Re: Setting source vs sink vs window parallelism with data increase

Posted by Padarn Wilson <pa...@gmail.com>.

Well.. it turned out I was registering millions of timers by accident,
which was why garbage collection was blowing up. Oops. Thanks for your help
again.

On Wed, Mar 6, 2019 at 9:44 PM Padarn Wilson <pa...@gmail.com> wrote:

> Thanks a lot for your suggestion. I’ll dig into it and update for the
> mailing list if I find anything useful.
>
> Padarn
>
> On Wed, 6 Mar 2019 at 6:03 PM, Piotr Nowojski <pi...@ververica.com> wrote:
>
>> Re-adding user mailing list.
>>
>>
>> Hi,
>>
>> If it is a GC issue, only GC logs or some JVM memory profilers (like
>> Oracle’s Mission Control) can lead you to the solution. Once you confirm
>> that it’s a GC issue, there are numerous resources online how to analyse
>> the cause of the problem. For that, it is difficult to use CPU
>> profiling/Flink Metrics, since GC issues caused by one thread, can cause
>> performance bottlenecks in other unrelated places.

— Data under study —

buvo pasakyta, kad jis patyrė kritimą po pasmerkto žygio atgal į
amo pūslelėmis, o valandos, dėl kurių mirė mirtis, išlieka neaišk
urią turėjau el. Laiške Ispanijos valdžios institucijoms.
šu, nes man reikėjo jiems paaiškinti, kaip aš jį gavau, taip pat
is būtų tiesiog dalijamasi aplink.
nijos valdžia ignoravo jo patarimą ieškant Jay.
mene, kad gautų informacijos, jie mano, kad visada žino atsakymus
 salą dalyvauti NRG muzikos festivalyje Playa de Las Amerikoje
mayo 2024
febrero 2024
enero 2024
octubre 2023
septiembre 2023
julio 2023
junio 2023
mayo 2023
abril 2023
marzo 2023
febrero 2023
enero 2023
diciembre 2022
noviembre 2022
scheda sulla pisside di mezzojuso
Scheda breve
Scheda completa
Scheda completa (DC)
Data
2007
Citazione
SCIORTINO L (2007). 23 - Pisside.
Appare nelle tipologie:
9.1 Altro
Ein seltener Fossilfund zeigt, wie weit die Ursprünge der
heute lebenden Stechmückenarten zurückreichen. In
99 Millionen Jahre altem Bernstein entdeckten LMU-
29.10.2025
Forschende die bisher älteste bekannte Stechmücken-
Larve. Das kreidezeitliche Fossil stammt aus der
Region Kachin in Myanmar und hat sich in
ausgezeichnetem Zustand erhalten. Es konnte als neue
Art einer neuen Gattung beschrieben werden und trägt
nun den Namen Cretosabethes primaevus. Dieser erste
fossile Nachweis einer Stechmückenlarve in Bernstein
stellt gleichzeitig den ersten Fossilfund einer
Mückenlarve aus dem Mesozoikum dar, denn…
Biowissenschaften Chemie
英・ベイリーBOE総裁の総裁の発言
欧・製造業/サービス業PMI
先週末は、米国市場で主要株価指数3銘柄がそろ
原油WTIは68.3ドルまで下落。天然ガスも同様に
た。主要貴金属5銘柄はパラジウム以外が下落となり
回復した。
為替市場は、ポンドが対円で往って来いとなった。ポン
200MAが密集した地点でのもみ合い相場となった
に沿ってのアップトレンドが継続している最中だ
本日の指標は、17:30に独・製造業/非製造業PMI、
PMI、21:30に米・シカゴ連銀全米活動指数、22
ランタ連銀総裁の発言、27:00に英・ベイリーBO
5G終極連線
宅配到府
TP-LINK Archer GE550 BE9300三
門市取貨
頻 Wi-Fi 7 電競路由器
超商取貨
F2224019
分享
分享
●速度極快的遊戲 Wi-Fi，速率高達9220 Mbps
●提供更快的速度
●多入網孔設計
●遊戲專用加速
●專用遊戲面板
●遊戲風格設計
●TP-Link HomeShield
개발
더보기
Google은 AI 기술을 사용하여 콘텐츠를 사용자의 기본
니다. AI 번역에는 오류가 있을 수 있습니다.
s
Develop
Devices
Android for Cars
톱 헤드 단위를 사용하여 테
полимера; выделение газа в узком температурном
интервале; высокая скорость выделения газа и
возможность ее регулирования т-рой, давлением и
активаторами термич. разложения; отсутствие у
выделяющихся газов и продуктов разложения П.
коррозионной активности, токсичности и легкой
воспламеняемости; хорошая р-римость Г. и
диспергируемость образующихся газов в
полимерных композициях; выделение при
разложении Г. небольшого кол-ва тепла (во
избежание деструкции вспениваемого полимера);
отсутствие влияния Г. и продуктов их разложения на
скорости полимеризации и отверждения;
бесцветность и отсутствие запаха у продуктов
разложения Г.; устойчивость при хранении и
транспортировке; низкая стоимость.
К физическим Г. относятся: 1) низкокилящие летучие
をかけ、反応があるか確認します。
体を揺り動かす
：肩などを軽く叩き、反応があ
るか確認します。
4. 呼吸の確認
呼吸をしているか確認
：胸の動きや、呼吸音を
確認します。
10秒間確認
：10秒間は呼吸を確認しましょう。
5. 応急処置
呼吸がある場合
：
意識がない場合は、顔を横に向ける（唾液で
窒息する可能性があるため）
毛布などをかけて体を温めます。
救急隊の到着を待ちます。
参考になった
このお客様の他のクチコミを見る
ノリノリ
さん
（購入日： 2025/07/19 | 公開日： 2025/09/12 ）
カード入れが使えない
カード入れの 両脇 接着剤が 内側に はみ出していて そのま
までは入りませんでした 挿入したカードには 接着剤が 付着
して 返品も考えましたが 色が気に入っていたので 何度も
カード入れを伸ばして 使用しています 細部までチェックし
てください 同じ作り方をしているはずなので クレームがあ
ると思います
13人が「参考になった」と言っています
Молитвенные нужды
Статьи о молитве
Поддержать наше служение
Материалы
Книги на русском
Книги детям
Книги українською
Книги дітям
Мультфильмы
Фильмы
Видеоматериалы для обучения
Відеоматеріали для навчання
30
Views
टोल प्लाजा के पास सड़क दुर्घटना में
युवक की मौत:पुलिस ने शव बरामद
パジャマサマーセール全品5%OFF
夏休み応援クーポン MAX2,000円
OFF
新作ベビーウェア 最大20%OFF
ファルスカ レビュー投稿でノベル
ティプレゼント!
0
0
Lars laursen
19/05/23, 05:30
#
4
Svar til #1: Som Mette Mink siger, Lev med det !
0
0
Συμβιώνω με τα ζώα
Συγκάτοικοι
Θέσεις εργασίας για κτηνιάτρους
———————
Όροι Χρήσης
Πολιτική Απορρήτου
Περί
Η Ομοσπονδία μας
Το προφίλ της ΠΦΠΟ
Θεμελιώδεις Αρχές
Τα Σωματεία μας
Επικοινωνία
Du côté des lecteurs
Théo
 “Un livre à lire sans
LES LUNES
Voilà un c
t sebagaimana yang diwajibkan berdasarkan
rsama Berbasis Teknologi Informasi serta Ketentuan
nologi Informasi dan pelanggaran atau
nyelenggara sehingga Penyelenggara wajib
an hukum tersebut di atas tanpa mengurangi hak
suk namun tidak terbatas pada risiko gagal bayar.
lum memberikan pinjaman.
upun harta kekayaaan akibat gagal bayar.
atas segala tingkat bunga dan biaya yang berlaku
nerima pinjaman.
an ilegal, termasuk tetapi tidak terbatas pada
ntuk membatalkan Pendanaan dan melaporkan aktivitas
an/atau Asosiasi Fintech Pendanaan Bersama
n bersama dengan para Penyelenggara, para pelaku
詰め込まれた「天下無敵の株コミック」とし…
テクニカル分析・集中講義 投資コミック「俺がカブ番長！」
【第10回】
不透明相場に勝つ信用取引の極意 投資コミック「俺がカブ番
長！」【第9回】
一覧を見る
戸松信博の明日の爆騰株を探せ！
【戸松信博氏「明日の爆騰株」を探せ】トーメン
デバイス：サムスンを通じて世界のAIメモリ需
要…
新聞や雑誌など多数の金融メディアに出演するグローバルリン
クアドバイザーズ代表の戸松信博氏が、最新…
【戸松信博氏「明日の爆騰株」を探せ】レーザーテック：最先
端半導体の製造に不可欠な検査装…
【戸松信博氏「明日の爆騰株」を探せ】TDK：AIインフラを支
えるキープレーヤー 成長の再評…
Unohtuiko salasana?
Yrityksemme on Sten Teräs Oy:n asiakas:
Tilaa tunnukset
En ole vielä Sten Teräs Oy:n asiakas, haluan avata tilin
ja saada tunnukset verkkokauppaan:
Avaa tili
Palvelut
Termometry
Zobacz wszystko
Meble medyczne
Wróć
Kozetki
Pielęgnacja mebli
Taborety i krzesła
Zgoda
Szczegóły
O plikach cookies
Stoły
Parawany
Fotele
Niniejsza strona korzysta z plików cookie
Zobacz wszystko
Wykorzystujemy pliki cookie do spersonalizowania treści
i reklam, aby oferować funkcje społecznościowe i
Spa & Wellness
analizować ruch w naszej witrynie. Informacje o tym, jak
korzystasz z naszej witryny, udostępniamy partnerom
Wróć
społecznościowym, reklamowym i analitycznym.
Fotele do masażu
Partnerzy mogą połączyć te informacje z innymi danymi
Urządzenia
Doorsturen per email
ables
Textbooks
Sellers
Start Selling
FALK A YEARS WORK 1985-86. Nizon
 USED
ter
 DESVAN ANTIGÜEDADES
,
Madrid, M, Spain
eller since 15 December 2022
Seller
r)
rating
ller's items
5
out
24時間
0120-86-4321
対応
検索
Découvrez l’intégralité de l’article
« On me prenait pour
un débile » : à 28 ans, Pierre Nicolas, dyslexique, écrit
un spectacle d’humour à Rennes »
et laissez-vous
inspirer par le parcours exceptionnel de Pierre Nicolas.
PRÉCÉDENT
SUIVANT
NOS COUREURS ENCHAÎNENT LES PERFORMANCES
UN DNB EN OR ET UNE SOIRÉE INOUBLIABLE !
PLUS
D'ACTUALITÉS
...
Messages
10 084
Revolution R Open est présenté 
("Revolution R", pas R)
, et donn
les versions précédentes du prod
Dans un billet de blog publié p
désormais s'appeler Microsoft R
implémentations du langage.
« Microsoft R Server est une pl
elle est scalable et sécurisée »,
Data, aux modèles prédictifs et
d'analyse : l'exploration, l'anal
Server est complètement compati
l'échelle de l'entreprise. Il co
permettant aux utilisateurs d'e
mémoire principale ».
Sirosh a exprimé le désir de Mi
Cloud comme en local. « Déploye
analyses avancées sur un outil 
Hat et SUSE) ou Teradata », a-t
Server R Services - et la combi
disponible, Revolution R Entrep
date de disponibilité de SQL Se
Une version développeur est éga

— Job 1 —
List every diagnostic tool or method that Piotr Nowojski's message in the mailing-list thread names, both the ones it recommends and the ones it calls difficult to use.
— Job 2 —
According to the mailing-list thread, what did Padarn Wilson find was causing garbage collection to blow up?

— Result 1 —
GC logs
JVM memory profilers, such as Oracle's Mission Control
CPU profiling
Flink Metrics

— Result 2 —
He was accidentally registering millions of timers.